When you transcribe the lines below, keep every word the same and leave the pictures behind.
********************
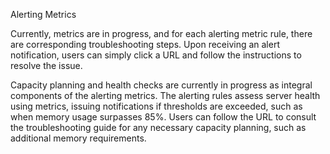 Alerting Metrics

Currently, metrics are in progress, and for each alerting metric rule, there are corresponding troubleshooting steps. Upon receiving an alert notification, users can simply click a URL and follow the instructions to resolve the issue.

Capacity planning and health checks are currently in progress as integral components of the alerting metrics. The alerting rules assess server health using metrics, issuing notifications if thresholds are exceeded, such as when memory usage surpasses 85%. Users can follow the URL to consult the troubleshooting guide for any necessary capacity planning, such as additional memory requirements.



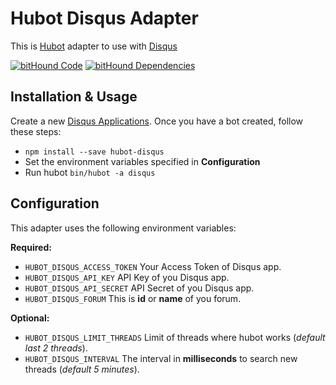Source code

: # Hubot Disqus Adapter

This is [Hubot](https://hubot.github.com) adapter to use with [Disqus](https://disqus.com)

[![bitHound Code](https://www.bithound.io/github/jlobos/hubot-disqus/badges/code.svg)](https://www.bithound.io/github/jlobos/hubot-disqus) [![bitHound Dependencies](https://www.bithound.io/github/jlobos/hubot-disqus/badges/dependencies.svg)](https://www.bithound.io/github/jlobos/hubot-disqus/master/dependencies/npm)

## Installation & Usage

Create a new [Disqus Applications](https://disqus.com/api/applications/). Once you have a bot created, follow these steps:

* `npm install --save hubot-disqus`
* Set the environment variables specified in **Configuration**
* Run hubot `bin/hubot -a disqus`

## Configuration

This adapter uses the following environment variables:

**Required:**

* `HUBOT_DISQUS_ACCESS_TOKEN` Your Access Token of Disqus app.
* `HUBOT_DISQUS_API_KEY` API Key of you Disqus app.
* `HUBOT_DISQUS_API_SECRET` API Secret of you Disqus app.
* `HUBOT_DISQUS_FORUM` This is **id** or **name** of you forum.

**Optional:**

* `HUBOT_DISQUS_LIMIT_THREADS` Limit of threads where hubot works (*default last 2 threads*).
* `HUBOT_DISQUS_INTERVAL` The interval in **milliseconds** to search new threads (*default 5 minutes*).
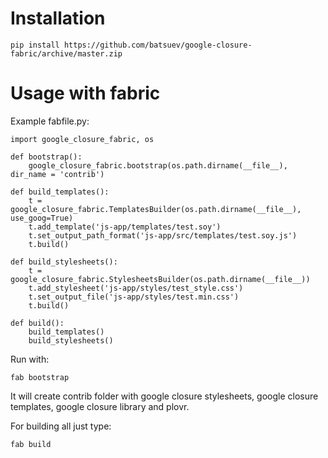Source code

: # Installation

    pip install https://github.com/batsuev/google-closure-fabric/archive/master.zip

# Usage with fabric
Example fabfile.py:

    import google_closure_fabric, os

    def bootstrap():
        google_closure_fabric.bootstrap(os.path.dirname(__file__), dir_name = 'contrib')

    def build_templates():
        t = google_closure_fabric.TemplatesBuilder(os.path.dirname(__file__), use_goog=True)
        t.add_template('js-app/templates/test.soy')
        t.set_output_path_format('js-app/src/templates/test.soy.js')
        t.build()

    def build_stylesheets():
        t = google_closure_fabric.StylesheetsBuilder(os.path.dirname(__file__))
        t.add_stylesheet('js-app/styles/test_style.css')
        t.set_output_file('js-app/styles/test.min.css')
        t.build()

    def build():
        build_templates()
        build_stylesheets()

Run with:

    fab bootstrap

It will create contrib folder with google closure stylesheets, google closure templates, google closure library and plovr.

For building all just type:

    fab build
********************
■ **Solved problem**
 Alerting Metrics

Currently, metrics are in progress, and for each alerting metric rule, there are corresponding troubleshooting steps. Upon receiving an alert notification, users can simply click a URL and follow the instructions to resolve the issue.

Capacity planning and health checks are currently in progress as integral components of the alerting metrics. The alerting rules assess server health using metrics, issuing notifications if thresholds are exceeded, such as when memory usage surpasses 85%. Users can follow the URL to consult the troubleshooting guide for any necessary capacity planning, such as additional memory requirements.



Source code

: # Hubot Disqus Adapter

This is [Hubot](https://hubot.github.com) adapter to use with [Disqus](https://disqus.com)

[![bitHound Code](https://www.bithound.io/github/jlobos/hubot-disqus/badges/code.svg)](https://www.bithound.io/github/jlobos/hubot-disqus) [![bitHound Dependencies](https://www.bithound.io/github/jlobos/hubot-disqus/badges/dependencies.svg)](https://www.bithound.io/github/jlobos/hubot-disqus/master/dependencies/npm)

## Installation & Usage

Create a new [Disqus Applications](https://disqus.com/api/applications/). Once you have a bot created, follow these steps:

* `npm install --save hubot-disqus`
* Set the environment variables specified in **Configuration**
* Run hubot `bin/hubot -a disqus`

## Configuration

This adapter uses the following environment variables:

**Required:**

* `HUBOT_DISQUS_ACCESS_TOKEN` Your Access Token of Disqus app.
* `HUBOT_DISQUS_API_KEY` API Key of you Disqus app.
* `HUBOT_DISQUS_API_SECRET` API Secret of you Disqus app.
* `HUBOT_DISQUS_FORUM` This is **id** or **name** of you forum.

**Optional:**

* `HUBOT_DISQUS_LIMIT_THREADS` Limit of threads where hubot works (*default last 2 threads*).
* `HUBOT_DISQUS_INTERVAL` The interval in **milliseconds** to search new threads (*default 5 minutes*).
Source code

: # Installation

    pip install https://github.com/batsuev/google-closure-fabric/archive/master.zip

# Usage with fabric
Example fabfile.py:

    import google_closure_fabric, os

    def bootstrap():
        google_closure_fabric.bootstrap(os.path.dirname(__file__), dir_name = 'contrib')

    def build_templates():
        t = google_closure_fabric.TemplatesBuilder(os.path.dirname(__file__), use_goog=True)
        t.add_template('js-app/templates/test.soy')
        t.set_output_path_format('js-app/src/templates/test.soy.js')
        t.build()

    def build_stylesheets():
        t = google_closure_fabric.StylesheetsBuilder(os.path.dirname(__file__))
        t.add_stylesheet('js-app/styles/test_style.css')
        t.set_output_file('js-app/styles/test.min.css')
        t.build()

    def build():
        build_templates()
        build_stylesheets()

Run with:

    fab bootstrap

It will create contrib folder with google closure stylesheets, google closure templates, google closure library and plovr.

For building all just type:

    fab build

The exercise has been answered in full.